At one point, it was thought that a lack of the gag reflex in stroke patients was a good predictor for dysphagia (difficulty with swallowing) or laryngeal aspiration (food or drink entering the larynx), and was therefore commonly checked for. However, in one study, 37% of healthy people did not have a gag reflex, yet all subjects except for one still retained an intact pharyngeal sensation. These results suggest that the muscles that control the gag reflex remain independent of those that control normal swallowing. Since this reflex is commonly not found in healthy people, its predictive value in determining the risk for swallowing disorders is severely limited. Pharyngeal sensation, on the other hand, as seen by this study, is rarely absent, and could prove better at predicting future problems with swallowing.

==Reflexive pharyngeal swallow==
Closely related to the gag reflex, in which food or other foreign substances are forced back out of the pharynx, swallowing generally pushes food through the digestive system into the stomach. This reflex in particular functions as a protective system for the upper respiratory tract as it not only forces the glottis to close, thereby preventing any substances getting into the airways, but also clears the pharynx of any residual substances by a swallow.

This particular reflex is simply one of several aerodigestive reflexes, including also the pharyngoglottal closure reflex (in which no swallowing occurs, yet the glottis still closes) and the pharyngo-upper esophageal sphincter contractile reflex, which occurs mainly during gastroesophageal reflux episodes. All either forcibly close the glottis or allow the pharynx to remove particles into the digestive tract that may have been forced back up by both this tract and the upper respiratory tract. These reflexes can also protect the airways from any food or liquids that may spill over from the hypopharynx. The hypopharynx is the bottom part of the pharynx, and can be considered the first area where the digestive tract splits from the airways. However, if the maximum capacity of fluids that the hypopharynx can safely hold is exceeded, then this excess fluid spills into the larynx and from there into the lungs. Therefore, these reflexes prevent levels reaching this maximum volume.
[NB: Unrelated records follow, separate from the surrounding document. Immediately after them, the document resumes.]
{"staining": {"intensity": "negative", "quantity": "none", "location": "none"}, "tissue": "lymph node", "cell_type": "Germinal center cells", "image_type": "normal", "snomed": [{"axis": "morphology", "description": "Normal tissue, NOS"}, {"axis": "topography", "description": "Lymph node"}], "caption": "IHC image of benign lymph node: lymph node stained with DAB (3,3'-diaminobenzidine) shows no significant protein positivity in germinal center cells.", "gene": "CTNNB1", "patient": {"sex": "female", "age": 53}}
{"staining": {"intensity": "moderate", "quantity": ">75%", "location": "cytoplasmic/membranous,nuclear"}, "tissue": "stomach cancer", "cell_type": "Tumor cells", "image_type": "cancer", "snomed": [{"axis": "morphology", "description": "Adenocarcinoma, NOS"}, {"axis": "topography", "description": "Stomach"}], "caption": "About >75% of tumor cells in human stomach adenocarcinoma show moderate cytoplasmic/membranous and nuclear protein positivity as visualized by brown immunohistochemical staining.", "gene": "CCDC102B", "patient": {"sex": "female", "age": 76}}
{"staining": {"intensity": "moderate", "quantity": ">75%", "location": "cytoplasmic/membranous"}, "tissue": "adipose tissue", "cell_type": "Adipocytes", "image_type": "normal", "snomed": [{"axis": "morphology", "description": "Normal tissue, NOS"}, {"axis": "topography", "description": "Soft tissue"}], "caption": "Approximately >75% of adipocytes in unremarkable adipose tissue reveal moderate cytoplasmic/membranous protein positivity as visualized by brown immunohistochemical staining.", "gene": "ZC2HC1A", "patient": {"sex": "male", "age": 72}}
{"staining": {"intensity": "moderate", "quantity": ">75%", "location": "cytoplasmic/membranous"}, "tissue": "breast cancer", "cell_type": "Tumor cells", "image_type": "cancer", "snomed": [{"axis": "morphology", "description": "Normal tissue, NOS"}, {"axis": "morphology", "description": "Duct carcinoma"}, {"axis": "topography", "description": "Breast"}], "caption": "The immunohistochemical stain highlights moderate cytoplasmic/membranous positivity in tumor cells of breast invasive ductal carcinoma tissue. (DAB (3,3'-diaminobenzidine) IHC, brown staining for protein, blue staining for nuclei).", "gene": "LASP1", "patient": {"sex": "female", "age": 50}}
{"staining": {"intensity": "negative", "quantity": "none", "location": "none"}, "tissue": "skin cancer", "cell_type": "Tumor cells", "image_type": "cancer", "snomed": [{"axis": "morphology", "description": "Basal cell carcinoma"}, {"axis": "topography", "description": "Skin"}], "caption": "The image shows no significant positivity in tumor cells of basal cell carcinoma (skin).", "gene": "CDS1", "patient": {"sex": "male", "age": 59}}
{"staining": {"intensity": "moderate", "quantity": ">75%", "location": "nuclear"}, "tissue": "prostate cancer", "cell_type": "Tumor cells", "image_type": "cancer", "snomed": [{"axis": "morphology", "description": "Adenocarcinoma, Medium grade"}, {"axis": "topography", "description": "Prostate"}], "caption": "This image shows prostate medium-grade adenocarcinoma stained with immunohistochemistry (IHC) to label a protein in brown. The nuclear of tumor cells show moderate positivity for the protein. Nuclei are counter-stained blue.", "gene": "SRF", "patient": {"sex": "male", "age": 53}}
Since both the digestive system and the respiratory system are connected by the pharynx, there are many problems and diseases that occur when the body is unable to regulate passage of food and air into the appropriate tracts. Perhaps the most preventable cause of damage to these reflexes originates from smoking. One study has shown that, when compared to non-smokers, the threshold volumes (the lowest volume at which one of these reflexes is triggered) for both the pharyngo-upper esophageal sphincter contractile reflex and reflexive pharyngeal swallowing is increased.